Closed Lala-chick closed 7 months ago

Lala-chick commented 10 months ago

안녕하세요. 모델 공유 해주신것에 대해 감사합니다. 제가 prompt에 따라 image의 어떤 부분에 attention이 걸리는지 visualization을 해보고싶은데 공유해주신 모델에서는 어떤 방식으로 하면 visualization이 가능할까요??

suehyunpark commented 7 months ago

안녕하세요 @Lala-chick님, 질문 감사합니다 :) 저희가 이전에 Volcano라는 연구에서 LLaVA 기반 모델이 답변을 생성할 때 image의 어떤 부분에 얼마나 attend하는지를 시각화하였습니다. 자세한 설명과 사용된 코드는 Volcano 코드 베이스의 llava/visualize 폴더 안에 있으니 확인해보시면 도움될 것 같습니다. 많은 유저들이 볼 수 있도록 아래에서 영어로 답변을 이어나가겠습니다.


Hello, thanks for your interest in Prometheus-Vision! We hope we weren't too late to address your needs :)

I see that you're interested in the possibility of visualizing response-to-image attention using our model.
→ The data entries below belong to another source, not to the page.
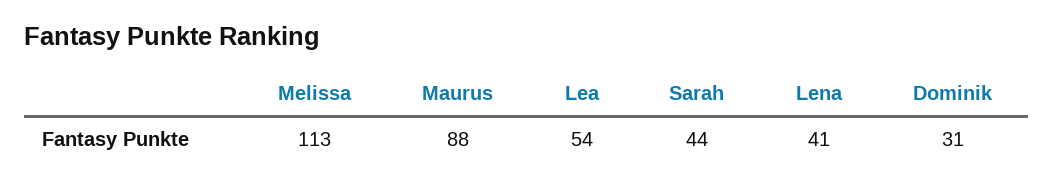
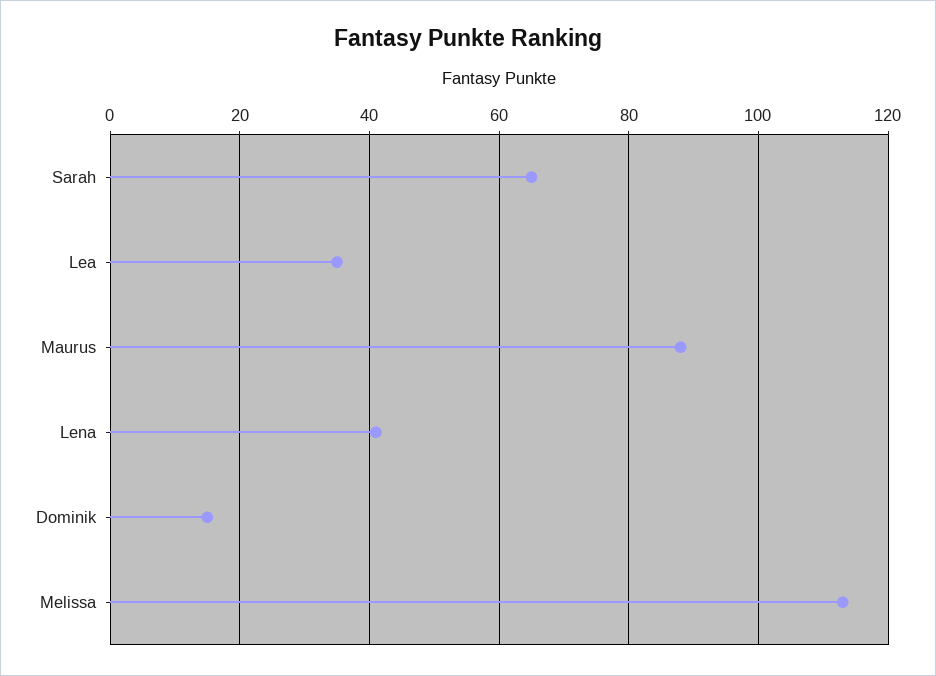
  {
    "Melissa": 113,
    "Maurus": 88,
-   "Lea": 54,
+   "Lea": 35,
-   "Sarah": 44,
+   "Sarah": 65,
    "Lena": 41,
-   "Dominik": 31
+   "Dominik": 15
  }

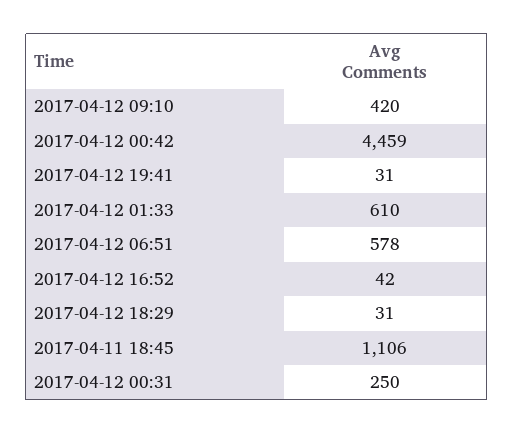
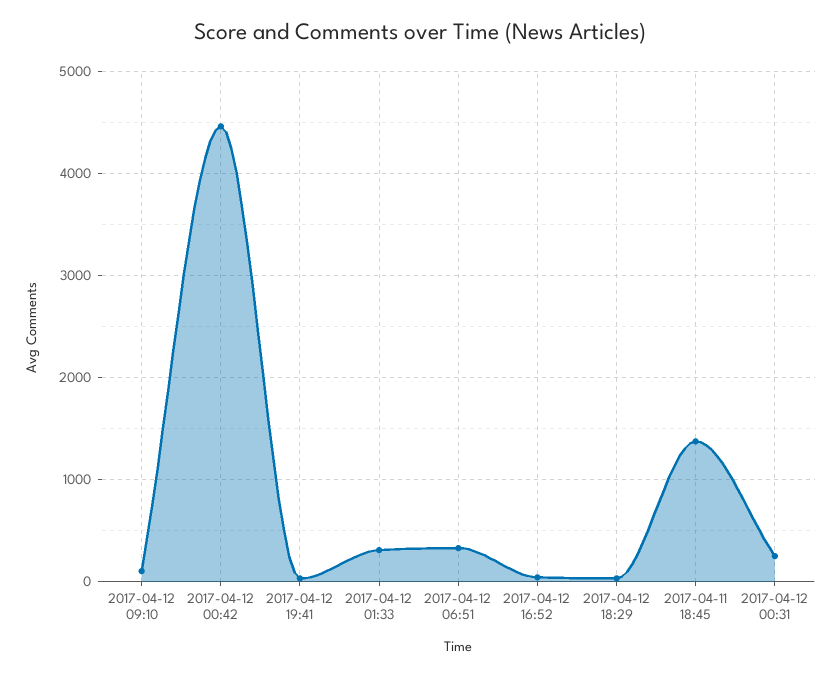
  {
-   "2017-04-12 09:10": 420,
+   "2017-04-12 09:10": 100,
    "2017-04-12 00:42": 4459,
    "2017-04-12 19:41": 31,
-   "2017-04-12 01:33": 610,
+   "2017-04-12 01:33": 300,
-   "2017-04-12 06:51": 578,
+   "2017-04-12 06:51": 300,
    "2017-04-12 16:52": 42,
    "2017-04-12 18:29": 31,
-   "2017-04-11 18:45": 1106,
+   "2017-04-11 18:45": 1400,
    "2017-04-12 00:31": 250
  }

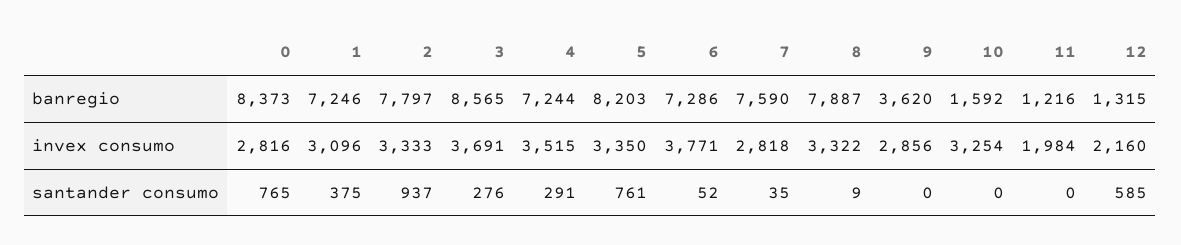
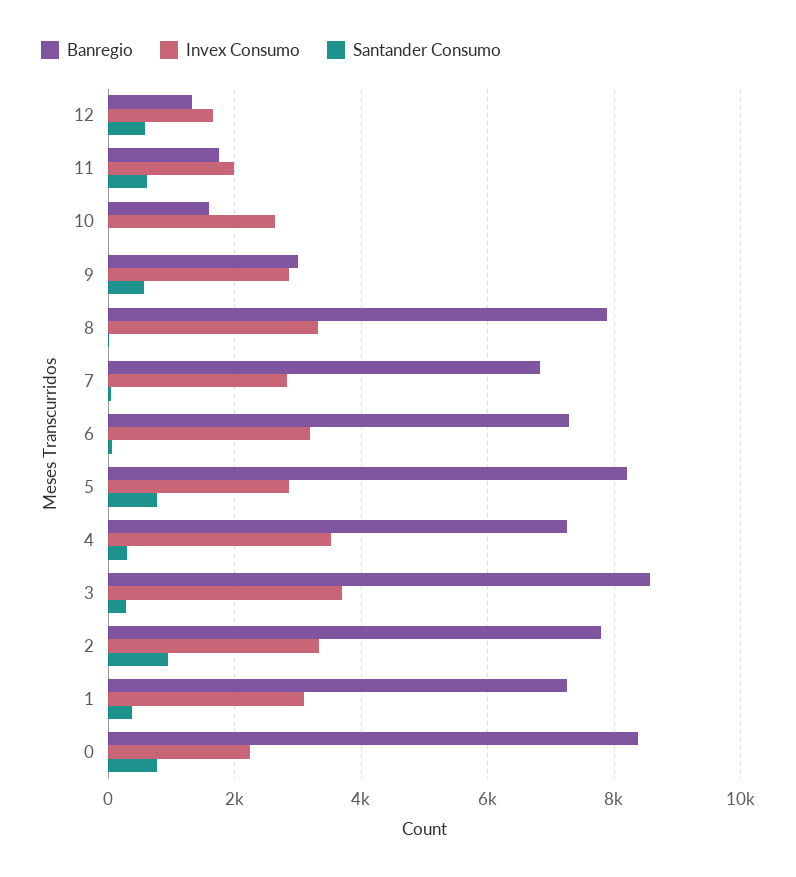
  {
    "banregio": {
      "0": 8373,
      "1": 7246,
      "2": 7797,
      "3": 8565,
      "4": 7244,
      "5": 8203,
      "6": 7286,
-     "7": 7590,
+     "7": 6800,
      "8": 7887,
-     "9": 3620,
+     "9": 3000,
      "10": 1592,
-     "11": 1216,
+     "11": 1800,
      "12": 1315
    },
    "invex consumo": {
-     "0": 2816,
+     "0": 2200,
      "1": 3096,
      "2": 3333,
      "3": 3691,
      "4": 3515,
-     "5": 3350,
+     "5": 2800,
-     "6": 3771,
+     "6": 3200,
      "7": 2818,
      "8": 3322,
      "9": 2856,
-     "10": 3254,
+     "10": 2600,
      "11": 1984,
-     "12": 2160
+     "12": 1600
    },
    "santander consumo": {
      "0": 765,
      "1": 375,
      "2": 937,
      "3": 276,
      "4": 291,
      "5": 761,
      "6": 52,
      "7": 35,
      "8": 9,
-     "9": 0,
+     "9": 600,
      "10": 0,
-     "11": 0,
+     "11": 600,
      "12": 585
    }
  }

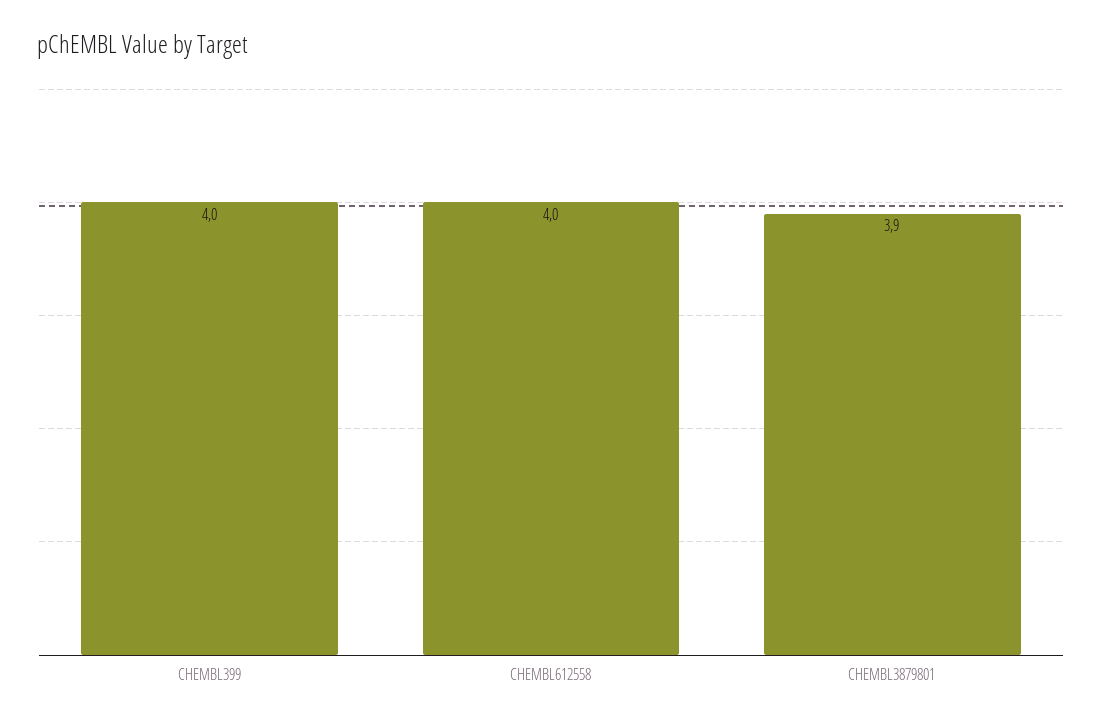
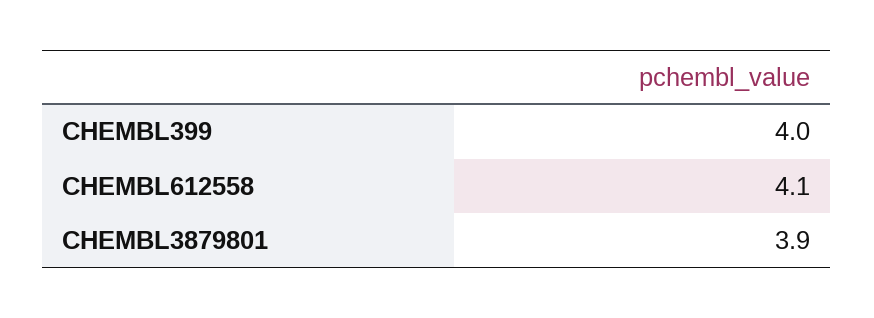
  {
    "CHEMBL399": 4,
-   "CHEMBL612558": 4,
+   "CHEMBL612558": 4.1,
    "CHEMBL3879801": 3.9
  }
We would like to note that the exact method was introduced in our work called Volcano (another work done by @sylee0520 and I)! Recently, we have released dedicated instructions for visualizing how much the model attends to image features during generation. The resulting heatmaps can show which parts of the image are highlighted. Below is the figure from our Volcano paper, using the exact implementation in our codebase.

image

Since both Volcano and Prometheus-Vision are based on LLaVA, we think the code in the Volcano repository would be a good starting point. The particular code for gathering image features and image feature attention (masks) are in llava/model/llava_arch_for_image_attention.py. The main code for processing attentions for visualization are in llava/visualize/run_volcano_with_image_attention.py, /llava/visualize/image_attention_heatmap.py, and /llava/visualize/text_attention_heatmap.py.

Hope this could help! If you have any questions about the visualization method, feel free to ask me (@suehyunpark).

suehyunpark commented 7 months ago

@Lala-chick 님, 답변이 되었기를 바라며 추가로 궁금한 점 있으시면 문의주세요!